The Peripatetic Preacher Visits Glacier and Waterton Lakes National Parks

The Peripatetic Preacher Visits Glacier and Waterton Lakes National Parks

Some years ago, probably longer ago than my mind can conjure, I was asked to lead a clergy retreat for the Rocky Mountain Annual Conference of the United Methodist Church. It was not the first or last of such invitations for me, but it was one of the few I received from the Western Jurisdiction of the church. It was held in Missoula, MT, and I had a lovely time. The temperature was still cool in early May, and the preachers were eager and lively participants.

But the retreat itself is not the subject of my essay today. I wish to speak of a day or two prior to the event where I drove to Glacier National Park and spent the night at Waterton Lakes National Park in Canada, connected to Glacier by a series of spectacular waterways. Driving north from Missoula had its own kind of uniqueness, since there are NO speed limits on Montana highways—none. One can drive as fast as one can stand. At that time I lived in Texas, and knew at least something about fast driving. We have roads where the speed limit is 80, but that remains merely a suggestion for the feint of heart, if you know what I mean. But nowhere in Texas can one find no speed limits at all—at least officially. But in Montana, on the interstate highways, fast driving is de rigeur. I cannot ever remember being passed by every 18-wheel vehicle on the road, and I was doing about 90 in my rather heavy-engine rental car. The journey from Missoula to the entrance of Glacier was certainly quicker than any projected mileage chart suggested.

The park was not yet officially open; I missed that date by a week or so. Therefore the famous “Going to the Sun” road, the backbone of the park, allowed me to go only a few miles before the barriers stopped me cold.
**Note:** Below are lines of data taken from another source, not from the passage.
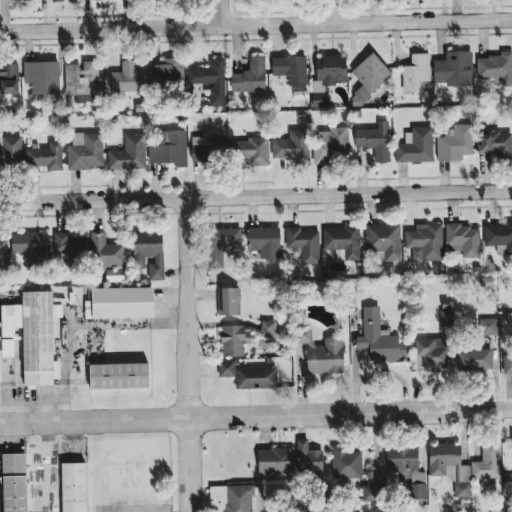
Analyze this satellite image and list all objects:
road: (224, 12)
road: (255, 24)
building: (496, 67)
building: (290, 69)
building: (329, 70)
building: (454, 70)
building: (416, 73)
building: (166, 74)
building: (43, 75)
building: (250, 76)
building: (370, 76)
building: (126, 77)
building: (8, 78)
building: (81, 78)
building: (210, 79)
building: (319, 99)
building: (375, 140)
building: (455, 143)
building: (495, 143)
building: (331, 144)
building: (415, 145)
building: (292, 147)
building: (169, 148)
building: (208, 148)
building: (10, 150)
building: (85, 150)
building: (251, 150)
building: (128, 153)
building: (45, 155)
road: (256, 196)
building: (499, 237)
building: (464, 239)
building: (264, 240)
building: (343, 240)
building: (384, 240)
building: (425, 242)
building: (221, 244)
building: (304, 244)
building: (30, 246)
building: (90, 248)
building: (149, 251)
building: (3, 253)
building: (228, 301)
building: (123, 302)
building: (120, 303)
building: (447, 317)
building: (488, 326)
building: (284, 327)
building: (34, 335)
building: (242, 336)
building: (39, 338)
building: (378, 338)
building: (7, 347)
building: (321, 352)
building: (432, 353)
road: (190, 355)
building: (474, 359)
building: (507, 363)
building: (226, 368)
building: (120, 375)
building: (118, 376)
building: (255, 377)
road: (255, 415)
building: (511, 438)
building: (308, 458)
building: (275, 460)
building: (487, 461)
building: (450, 465)
building: (407, 468)
building: (16, 482)
building: (14, 483)
building: (73, 487)
building: (74, 487)
building: (371, 493)
building: (238, 497)
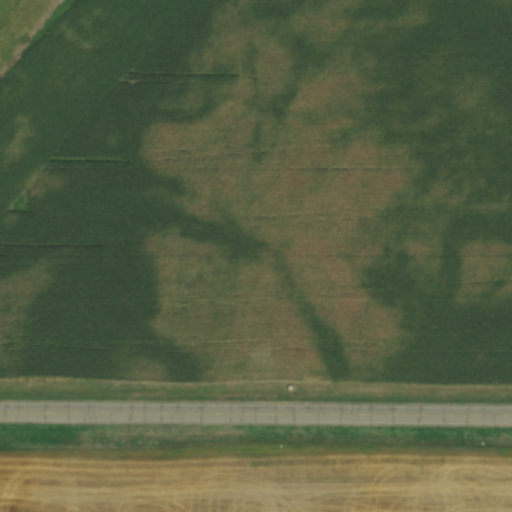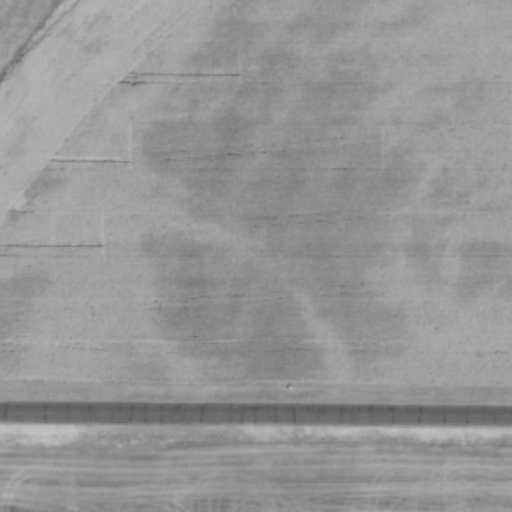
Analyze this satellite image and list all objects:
road: (256, 411)
crop: (256, 480)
I could still see significant snow ahead on the road, so I was perfectly glad not to be able to proceed. I did, however, catch a glimpse or two of some of the glaciers that give the place its name. If you have not yet been to this northern national park and its rivers of ice, I urge you to do so ASAP. Without any doubt, and despite the dangerous fools currently running our national government, the climate IS warming, one of the results of which will be the disappearance of Glacier National Park. They will simply have to think of another name, because there will be no glaciers perhaps in as few as 50 years. This will be one of the tragedies of our unwillingness to face the reality of climate change, but a fairly benign tragedy compared with the millions of people who will need to find other places to live due to rising seas, the many animals that will become extinct, the blazing summers that will make significant portions of the globe uninhabitable.

Having been stopped by the still snowed in main Glacier road, I headed further north to the Canadian border. After a brief chat with the border guard, who had little business this time of year, I went toward the Canadian Waterton Lakes. I had wanted to stay in the iconic lodge that sits right at the water’s edge, leading to what can only be described as a fjord (I have since been to Norway to see the real McCoy), a flat sheet of water that in season one can boat all the way down to Glacier Park. Unfortunately, like the Glacier main road, the fabulous lodge was still closed for the season. I was “forced” to stay in a small motel not far down the road but still within sight of the water.

I drove into the motel lot, and a sight greeted me that I had never seen and have never seen since. Lying calmly and quietly all over the parking lot of the motel was a menagerie of mountain animals: mountain sheep and goats, moose, caribou, lambs, deer, among many others I could not identify. It was a scene right out of Isaiah 9, though I did not spy any wolves! It was as if Noah had just bumped up on Ararat and had disgorged a significant portion of his cargo onto the motel blacktop. I quickly turned off my car, stepped out among the zoo, and watched. The absolute silence was eerie and wonderful and awe-inspiring all at once. Not a single animal moved a muscle, though many of them took a long look at this two-footed intruder.

Then, very slowly and languorously, they began to move away, the huge moose, stretching his long neck and shaking his enormous head, the deer more quickly heading for their hills, the sheep and goats, rather more curious about the new stranger, but keeping a wary eye out just in case the newcomer might prove a danger to them. After some 15 minutes the parking lot was again a parking lot for cars rather than animals, and I parked accordingly. My overnight there was uneventful if inordinately quiet. It was cloudy, overcast, but the view down the fjord was magnificent, and I spent a long time drinking it in. In the morning, I hoped the lot would be animal inhabited again, but alas only a car or two greeted me. I needed to get back to Missoula to begin the retreat, and so I headed back south to the racetrack of the interstate.

As I said, the retreat was a good one, but nothing I said or anyone else could say would match the wonder of that Canadian parking lot and its collection of wondrous beasts. As we continue to warm our planet, we are rightly concerned with our fellow humans and just where they will find places to live. But we ought never forget the animals, God’s wonderful creations, and their spots on our globe. What will become of them, as fires consume their homes, as their vegetation is destroyed in heat and insect infestation? Will my grandchildren ever see what I saw, namely the glaciers of Glacier Park and the impromptu zoo on that Canadian parking lot? I wonder, and I dedicate my efforts anew to make both possible.